The overall goal of this project is to identify genes/proteins that play a causal role in brain aging/risk for AD. We will test the hypothesis that interactions of steroids with Ca2+ signaling pathways are underlying causal factors that act in early mid-life, using gene microarrays, combined with sophisticated biostatistical analyses and real-time PCR, protein assays and in situ hybridization. In the first three specific aims, we will extend our previous work by determining which changes in gene expression take place earliest in normal aging rats and also in an animal model of AD, the APP/PS1 mouse. Comparison of these two models will reveal how normal aging transitions into pathological aging and will identify risk factors for AD. In addition, we will carry out microarray analyses of single neurons and gila to that test the hypothesis that aging is a process of neuronal involution and gUallmicroglial activation.

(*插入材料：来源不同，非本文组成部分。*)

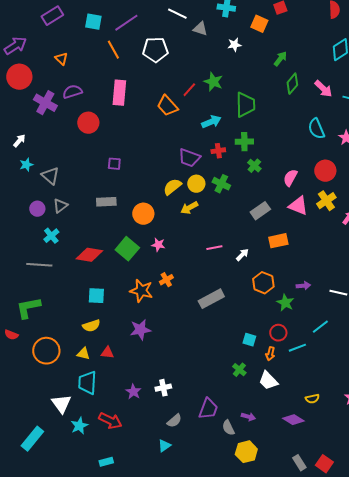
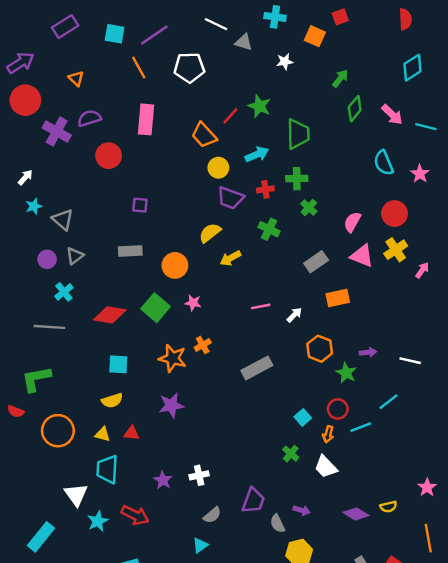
yellow circle: (196, 184) -> (218, 168), moved
cyan square: (249, 340) -> (303, 417), turned 32
yellow semicircle: (312, 399) -> (388, 507), moved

We will coordinate this project closely with Project 3, in order to determine the temporal relationship between altered gene expression and Ca 2+ dysregulation assessed by physiological techniques. In the last two specific aims, we will test the hypothesis that steroid hormones and their coordinating transcription factors and Ca2+-regulated signaling molecules play a role in inducing changes in gene expression that mimic those in aging. These studies will be carried out using viral-mediated overexpression/knockdown of steroid hormone receptors or Ca2+-regulated signaling proteins in mixed cultures of hippocampal cells. Subsequent experiments will be carried out in cell-type specific cultures (neurons, gila, microglia) in order to identify where the changes in gene expression originate. Gene expression changes elicited by these treatments will be determined first using microarrays and subsequently, real-time PCR of selected panels of aging biomarkers. Taken together, these studies will elucidate the role of both factors previously implicated in brain aging (steroid hormones, Ca 2+- regulating molecules) and will identify novel factors and pathways, as well. Further, this Project in collaboration with Project 3 and Cores A, B and C will define more clearly the relationship of gene expression cascades to Ca 2+ dysregulation in aging/AD.

该项目的总体目标是确定在AD的大脑衰老/风险中起因果作用的基因/蛋白质。我们将检验以下假设：类固醇与Ca2+信号通路的相互作用是使用基因微阵列在中年早期起作用的基本因果因素，并结合了复杂的生物统计学分析和实时PCR，蛋白质分析和原位杂交。在前三个特定目标中，我们将通过确定最早在正常衰老大鼠以及AP APP/PS1小鼠的动物模型中确定基因表达的哪些变化来扩展以前的工作。对这两个模型的比较将揭示正常的衰老过渡到病理衰老的方式，并确定AD的危险因素。此外，我们还将对单个神经元和吉拉进行微阵列分析，以检验衰老是神经元相关和guallmicroglial激活过程的假设。我们将与项目3紧密协调该项目，以确定基因表达改变的时间关系和通过生理技术评估的Ca 2+失调之间的时间关系。在最后两个具体目的，我们将检验以下假设：类固醇激素及其配位转录因子和Ca2+调节的信号传导分子在诱导模仿衰老的基因表达的变化中起作用。这些研究将使用病毒介导在海马细胞混合培养物中，类固醇激素受体或Ca2+调节的信号蛋白的过表达/敲低。随后的实验将在细胞型特异性培养物（神经元，吉拉，小胶质细胞）中进行，以确定基因表达的变化起源。这些治疗引起的基因表达变化将首先使用微阵列，然后是随后的衰老生物标志物的实时PCR确定。综上所述，这些研究将阐明以前与脑衰老（类固醇激素，Ca 2+调节分子）有关的两个因素的作用，并将确定新的因素和途径。此外，该项目与项目3和核心A，B和C合作将更清楚地定义基因表达级联反应与衰老/AD中Ca 2+失调的关系。